For (3), OpenSea does highlight a few projects more prominently on its front page, but otherwise lets users search and order results according to 10 different criteria, with the default being most recently listed. By comparison, the default ranking on eBay is “best match” and uses an algorithm that takes into account seller ratings and other factors. eBay does allow its users to also search and order results according to five other criteria. While OpenSea doesn’t collect ratings and reviews, and use that to rank projects or sellers, it is certainly something it could consider adding in the future.
On (4), OpenSea does not enable communications between buyers and sellers, but if it did, there is nothing stopping it adding rules of conduct similar to eBay’s.
On (5), (6) and (7), because transactions are executed via smart contracts on the blockchain, OpenSea does not need to approve transactions, hold the buyer’s money in escrow, offer dispute resolution services, or create a ratings and reviews mechanism to help buyers ascertain the reliability of sellers (all of which eBay does). Indeed, the whole point of blockchain-enabled contracts is that the certificates of ownership of digital assets are automatically authenticated, and transactions are automatically filled. Of course, there is still the possibility of scams discussed under (1) and (2) above, but such scams are only possible pre-transaction and rely on confusing the buyer about what it is they are purchasing. This is something OpenSea clearly warns buyers of in its terms of service.
Finally, on (8), OpenSea has full control over the fees charged to buyers and sellers, just like eBay. The main difference is that OpenSea’s fees are significantly lower: 2.5% transaction fees charged to sellers vs. eBay’s complicated array of seller fees, with the most common rate being 12.55% plus 30 cents on each sale.
To sum up, the key differences are as follows:
eBay has more control over how transactions are being conducted and disputes resolved, simply because OpenSea can rely on the underlying blockchain infrastructure to take care of completing transactions.
OpenSea does less in terms of verifying accounts and listings, but this is a choice. Nothing (other than lack of resources) prevents it from doing the same amount of verification of who/what is allowed to sell as eBay does. And OpenSea most likely will do more on this front in the future given pressure from users.
Thus, there is no meaningful way in which OpenSea is more decentralized than eBay. In particular, OpenSea gives none of its governance decisions to platform participants, so fundamentally it’s no different from a classic centralized platform like eBay.

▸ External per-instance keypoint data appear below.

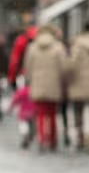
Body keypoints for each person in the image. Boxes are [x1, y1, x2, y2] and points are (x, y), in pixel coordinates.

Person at [24, 24, 68, 152]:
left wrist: (30, 81)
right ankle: (53, 140)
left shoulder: (32, 47)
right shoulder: (58, 47)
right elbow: (63, 67)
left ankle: (43, 139)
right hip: (54, 84)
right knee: (53, 113)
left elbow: (28, 67)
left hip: (38, 84)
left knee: (41, 114)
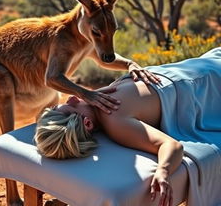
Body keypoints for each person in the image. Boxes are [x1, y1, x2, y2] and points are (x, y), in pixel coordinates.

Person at [34, 47, 221, 206]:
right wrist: (163, 171)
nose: (73, 97)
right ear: (87, 123)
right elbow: (172, 146)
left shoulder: (98, 99)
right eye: (71, 105)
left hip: (193, 69)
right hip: (206, 84)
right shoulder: (115, 122)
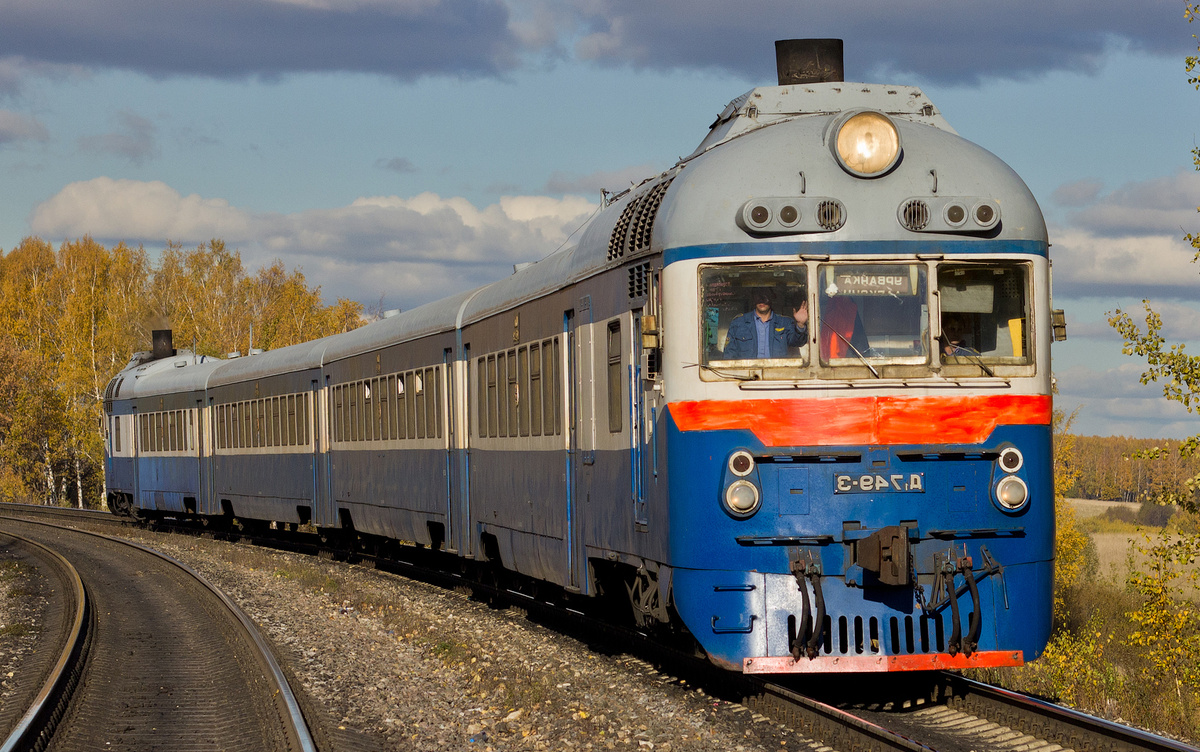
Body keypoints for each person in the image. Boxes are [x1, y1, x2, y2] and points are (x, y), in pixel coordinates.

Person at [722, 290, 808, 359]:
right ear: (753, 299)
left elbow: (797, 342)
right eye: (758, 296)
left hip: (777, 376)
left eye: (766, 295)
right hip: (746, 376)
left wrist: (800, 324)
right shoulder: (739, 323)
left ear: (772, 298)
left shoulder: (784, 322)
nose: (761, 300)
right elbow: (729, 355)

This begs the question: why do some people still refer to OpenSea as a decentralized marketplace? What they may have in mind is that OpenSea allows creators who mint their NFTs on OpenSea to move them anywhere they want, i.e. they are not tied to the OpenSea platform. This is in contrast to some other NFT marketplaces like Nifty Gateway, which promote curated and exclusive NFTs that after being minted can only be traded on Nifty Gateway. This walled-garden approach is the familiar business model of many online games like Fortnite, where items (e.g. skins) cannot be traded outside of the game. But allowing trading of NFTs outside of the marketplace where they originated is a property of openness and not decentralization. OpenSea, as the name suggests, has chosen an open model.
For OpenSea to become truly decentralized, it would need to give up some control over some of the governance rules discussed above, for example by issuing tokens and allowing token holders to vote on those rules. Competing NFT marketplace Rarible has done exactly this by issuing its $RARI token and setting up the Rarible protocol and governance rules. The tradeoffs involved in going from centralized to decentralized are really interesting in our view, and will be the subject of future posts.